10. La Colombia è un territorio botanicamente straordinario ma anche attraversato da grandi fragilità ecologiche. Quanto è presente questa consapevolezza nel libro, e quanto volevate che lo fosse?
Questa consapevolezza è stata il motore silenzioso di tutto il progetto. La Colombia ospita una biodiversità straordinaria, ma i Páramos e la Guajira sono ecosistemi fragili, costantemente minacciati dal cambiamento climatico e dallo sfruttamento umano.
Non volevamo fare un libro di denuncia esplicita o politica, ma crediamo che mostrare la bellezza e l'incredibile capacità di adattamento di queste piante sia una forma di attivismo.
11. Avete in mente un prossimo viaggio, un prossimo territorio da esplorare? O questo tipo di progetto richiede una distanza, temporale, geografica prima di poter ricominciare?
Dopo questo herbario abbiamo tentato di fare altre esplorazioni ma le contingenze ce lo hanno impedito. Ora siamo lontani ma portiamo con noi questa esperienza preziosa che abbiamo fatto insieme, e soprattutto queste immagini e questi racconti ci permettono di tornare quando vogliamo in quei luoghi tra memoria e immaginazione.

©Valentina Monari e Felipe Celis.
12. Prima di salutarvi, volete consigliare una lettura, un artista, uno scrittore o una figura che ispira il vostro immaginario e il vostro processo creativo?
Dal punto di vista scientifico, la nostra principale fonte di ispirazione è stata Stefano Mancuso.

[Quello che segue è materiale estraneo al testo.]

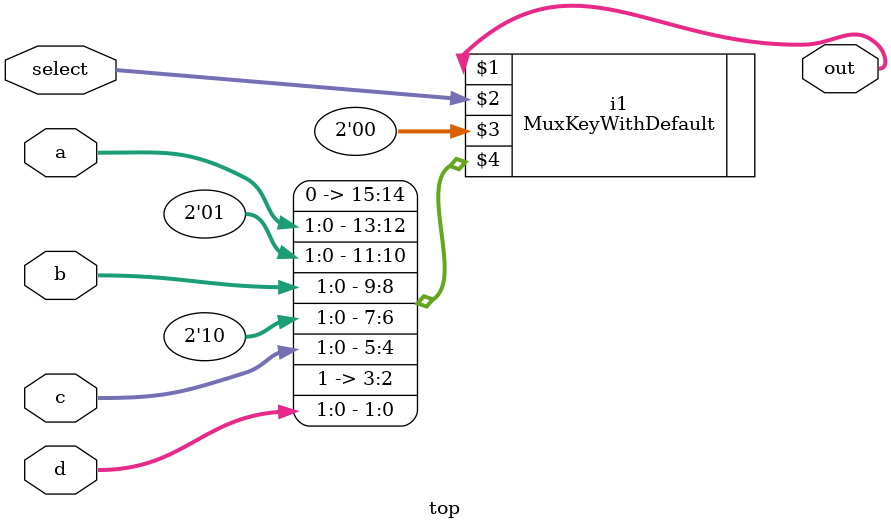
<source format=v>
module top(
  input [1:0] select,a,b,c,d,
  output [1:0] out
);
  MuxKeyWithDefault #(4, 2,2) i1 (out,select,2'b00,{2'b00,a,2'b01,b,2'b10,c,2'b11,d});
endmodule

</source>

Le sue ricerche sulle neurobiologia vegetale ci hanno permesso di osservare le piante come un sistema complesso e interconnesso, da cui noi animali dipendiamo e da cui possiamo apprendere modelli organizzativi e sociali per un futuro migliore. Sul piano immaginativo, invece, la nostra guida è stata Leo Lionni, grazie alla sua straordinaria capacità di usare la fantasia in modo lucido e rigoroso per dare vita a mondi affascinanti e possibili.
Ringrazio di cuore Valentina e Felipe per avermi dedicato questo tempo prezioso.